# TO DO
The full set of records must be returned exactly, character for character.

Collected data entries

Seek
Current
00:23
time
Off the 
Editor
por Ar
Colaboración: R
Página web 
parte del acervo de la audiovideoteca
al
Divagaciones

# RESULT FOR THIS EXERCISE
Seek
Current
00:23
time
Off the 
Editor
por Ar
Colaboración: R
Página web 
parte del acervo de la audiovideoteca
al
Divagaciones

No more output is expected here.